■ Teks Hasil Ekstraksi ■
Sacchi sendiri merasa akan menghadapi perlawanan sengit, seperti dikatakannya ketika masih di Milan. "Real Madrid membiarkan kami main, tapi Bukarest akan menghalangi kami," ujarnya.
Maka jangan heran kalau Sacchi pun - seperti ribuan penonton lainnya, termasuk ratusan wartawan (semuanya 750 wartawan) - terperangah oleh kenyataan yang kemudian terjadi di lapangan.
Ya, siapa menyangka partai final kejuaraan Eropa itu dimenangkan Milan dengan begitu mudah?
Belum apa-apa, baru lima menit, sudah dua kali Donadoni membuat kiper Lung harus merentangkan tangannya lebar-lebar agar tidak kebobolan. Lalu Gullit, di menit 15, setelah menerima umpan panjang Baresi, menghajar tiang jauh dari sisi kiri kotak penalti.
Dua menit kemudian ia tak membuat kesalahan lagi ketika menyelesaikan sebuah kemelut di depan gawang Bukarest yang dimulai oleh bek kanan Tassotti. Dari jarak sangat pendek, Gullit menghantamkan kaki kanannya ke sudut gawang yang jauh dari jangkauan kiper Lung.
Jangan tanya lagi bagaimana reaksi para tifosi. Gedebam tambur, kembang api, dan sorak-sorai jauh lebih menggema, dan seperti tak akan berhenti karena memang permainan Milan begitu hidup. Gullit pun begitu cemerlang dengan kerja kaki dan kepalanya. Juga Van Basten, juga Rijkaard, juga Donadoni, juga Baresi, Ancelotti, Colombo, Tassotti, dan kiper Galli.
Hanya bek kiri Maldini yang agak kewalahan karena ke daerah itulah Bukarest lebih banyak melakukan serangan balik. Tapi, sungguh, hanya sekali kerjasama bek kanan Petrescu dan mesin gol Hagi sangat berbahaya.

■ Informasi yang Diberikan ■
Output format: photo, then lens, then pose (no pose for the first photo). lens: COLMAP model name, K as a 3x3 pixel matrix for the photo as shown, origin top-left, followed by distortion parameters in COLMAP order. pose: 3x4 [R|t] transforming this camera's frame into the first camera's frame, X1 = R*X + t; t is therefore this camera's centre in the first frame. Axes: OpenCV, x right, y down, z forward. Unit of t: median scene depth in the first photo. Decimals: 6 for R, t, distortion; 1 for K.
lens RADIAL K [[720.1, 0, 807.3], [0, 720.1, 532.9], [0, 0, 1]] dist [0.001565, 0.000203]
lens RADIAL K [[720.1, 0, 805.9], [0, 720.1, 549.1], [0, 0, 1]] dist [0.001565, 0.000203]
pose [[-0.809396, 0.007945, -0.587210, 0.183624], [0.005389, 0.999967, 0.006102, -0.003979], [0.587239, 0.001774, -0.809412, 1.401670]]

* * *

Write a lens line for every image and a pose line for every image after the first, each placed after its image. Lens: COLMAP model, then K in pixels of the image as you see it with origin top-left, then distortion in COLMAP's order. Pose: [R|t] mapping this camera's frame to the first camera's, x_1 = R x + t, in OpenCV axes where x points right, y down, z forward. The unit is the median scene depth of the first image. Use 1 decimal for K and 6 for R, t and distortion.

...

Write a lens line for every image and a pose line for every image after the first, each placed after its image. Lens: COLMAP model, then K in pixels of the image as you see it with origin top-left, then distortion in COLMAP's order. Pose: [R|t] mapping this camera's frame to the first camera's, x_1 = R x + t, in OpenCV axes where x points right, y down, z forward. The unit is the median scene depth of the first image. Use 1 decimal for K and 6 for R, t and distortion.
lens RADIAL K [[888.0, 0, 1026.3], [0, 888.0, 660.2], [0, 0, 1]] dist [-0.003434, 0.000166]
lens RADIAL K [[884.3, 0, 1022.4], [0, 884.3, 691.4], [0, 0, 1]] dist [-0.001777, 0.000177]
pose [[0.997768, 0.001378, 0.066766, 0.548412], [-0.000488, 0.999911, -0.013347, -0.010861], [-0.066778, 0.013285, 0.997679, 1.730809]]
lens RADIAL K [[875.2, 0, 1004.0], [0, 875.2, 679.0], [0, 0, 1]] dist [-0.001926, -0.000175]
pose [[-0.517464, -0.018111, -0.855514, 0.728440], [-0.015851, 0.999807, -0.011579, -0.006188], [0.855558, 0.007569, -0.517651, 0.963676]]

■ Yang Perlu Dikerjakan ■
1. Menurut teks tentang final Milan melawan Bukarest, berapa jumlah wartawan yang hadir?
2. Apa terjemahan bahasa Inggris dari kalimat "Ya, siapa menyangka partai final kejuaraan Eropa itu dimenangkan Milan dengan begitu mudah?" dalam teks tentang final Milan melawan Bukarest?
3. Salin kata demi kata bagian teks tentang final Milan melawan Bukarest, mulai dari "Jangan tanya lagi" sampai "Hagi sangat berbahaya.".

■ Jawaban Setiap Tugas ■
1. Semuanya 750 wartawan.

2. Yes, who would have thought that Milan would win that European championship final so easily?

3.
Jangan tanya lagi bagaimana reaksi para tifosi. Gedebam tambur, kembang api, dan sorak-sorai jauh lebih menggema, dan seperti tak akan berhenti karena memang permainan Milan begitu hidup. Gullit pun begitu cemerlang dengan kerja kaki dan kepalanya. Juga Van Basten, juga Rijkaard, juga Donadoni, juga Baresi, Ancelotti, Colombo, Tassotti, dan kiper Galli.
Hanya bek kiri Maldini yang agak kewalahan karena ke daerah itulah Bukarest lebih banyak melakukan serangan balik. Tapi, sungguh, hanya sekali kerjasama bek kanan Petrescu dan mesin gol Hagi sangat berbahaya.